Le monde de la culture, en berne depuis un an. Pour marquer le "triste anniversaire" des premières fermetures dues à la crise sanitaire, une nouvelle journée de mobilisation nationale a eu lieu ce jeudi. À l'appel de plusieurs organisations, près de 250 personnes se sont rassemblées à Montpellier.
Devant les marches du Corum de Montpellier, la foule se densifie doucement. Quelques pancartes bricolées, quelques banderoles, quelques drapeaux syndicaux. Les prises de parole des différents collectifs se succèdent, mais le micro fonctionne à peine. "Décidement, on a du mal à se faire entendre", plaisante une voix dans l'assemblée.
Le besoin d'être écoutés, la volonté de travailler. C'est ce qui revient inlassablement aux lèvres des professionnels de la culture. Dans tout le pays, ils se rassemblement ce jeudi pour solliciter davantage de soutien des pouvoirs publics, notamment par la prolongation de l’année blanche pour les intermittents au-delà du 31 août. Mais surtout, ils demandent un calendrier clair de la réouverture des lieux culturels.
Nathalie Garraud, "ultra-fatiguée, mais ultra-combative"
Malgré la musique, l'ambiance légère et le plaisir de se retrouver, la lassitude est flagrante. "Ca fait un an qu'on répète les mêmes choses.

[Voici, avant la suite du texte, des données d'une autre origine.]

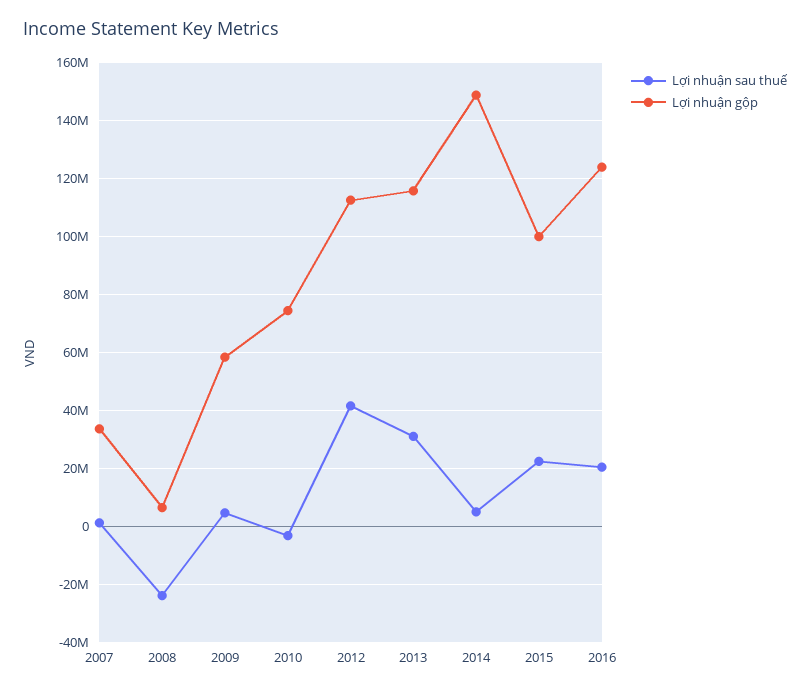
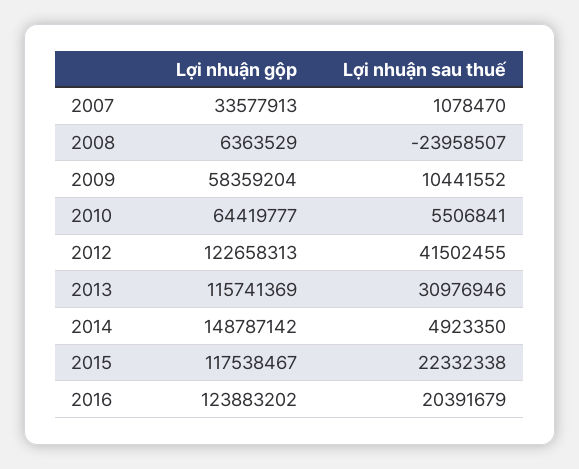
  {
    "Lợi nhuận sau thuế": {
      "2007": 1078470,
      "2008": -23958507,
-     "2009": 5000000,
+     "2009": 10441552,
-     "2010": -2500000,
+     "2010": 5506841,
      "2012": 41502455,
      "2013": 30976946,
      "2014": 4923350,
      "2015": 22332338,
      "2016": 20391679
    },
    "Lợi nhuận gộp": {
      "2007": 33577913,
      "2008": 6363529,
      "2009": 58359204,
-     "2010": 75000000,
+     "2010": 64419777,
-     "2012": 112500000,
+     "2012": 122658313,
      "2013": 115741369,
      "2014": 148787142,
-     "2015": 100000000,
+     "2015": 117538467,
      "2016": 123883202
    }
  }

Aujourd'hui, c'est la colère qui domine", explique Nathalie Garraud, directrice du Théâtre des 13 vents de Montpellier.
On peut faire des ateliers de théâtre dans des écoles, mais pas dans des théâtres, qui sont des lieux plus adaptés sur tous les plans. C'est ça qui nous pousse à bout, c'est l'absurdité générale.
"On a interpellé, négocié, argumenté... mais les mêmes questions se re-posent à l'identique", soupire à ses côtés Nicolas Dubourg, président du Syndeac et directeur du Théâtre de la Vignette. Une fois monté à la tribune, il s'agace : "Les établissements culturels ont prouvé qu'ils savaient parfaitement accueillir du public en respectant un protocole sanitaire ! Maintenir la fermeture, quand les supermarchés et les écoles sont ouverts, c'est un non-sens !"
Victoria, Aurore et Lucile : "en pleine perte de sens"
Employées au théâtre du Périscope, Victoria Moulin, Aurore Gaglione et Lucile Donivard ont tenu à faire le déplacement depuis Nîmes pour participer au rassemblement. D'abord, par solidarité avec les intermittents. "On voit bien leur état psychologique, et c'est préoccupant", soupire Aurore. Mais aussi parce que leur propre quotidien perd son sens. Aurore travaille dans la médiation avec les publics du théâtre. Elle a le sentiment de ne plus réussir à atteindre les personnes les plus éloignées de la culture. "Toute cette dimension de lien social se perd", abonde Lucile", "alors que c'est ce qui donne du sens à nos métiers."
Dans l'incertitude, on passe notre temps à faire... et défaire. On ne sait jamais si l'énergie qu'on investit dans un projet va aboutir, ou si tout va s'effondrer.
Nelly Lacince : "c'est toute la vie qui est à zéro"
Nelly Lacince est arrivée avant tout le monde, lorsque l'esplanade du Corum était encore clairsemée. En tant que membre du collectif "Etat d'urgence culturel", elle fait partie des organisateurs du rassemblement. Ancienne professeur de danse, elle a "vu grandir toute une génération d'artistes". Elle est aujourd'hui le "témoin de leur détresse."
Pour elle, au-delà des professionnels du secteur, il s'agit maintenant de mobiliser le public.
La vie sans culture, c'est zéro. En tant que public, on s'enfonce. On a la télévision et les livres, mais ça n'a rien à voir avec le spectacle vivant !
Le cortège s'est acheminé en musique jusqu'à la DRAC (Direction Régionale des Affaires Culturelles), où une délégation a été reçue. Les différents collectifs ont appelé à une autre journée de mobilisation le 20 mars, en affichant des banderoles aux fenêtres des théâtres, des cinémas et des musées de la région.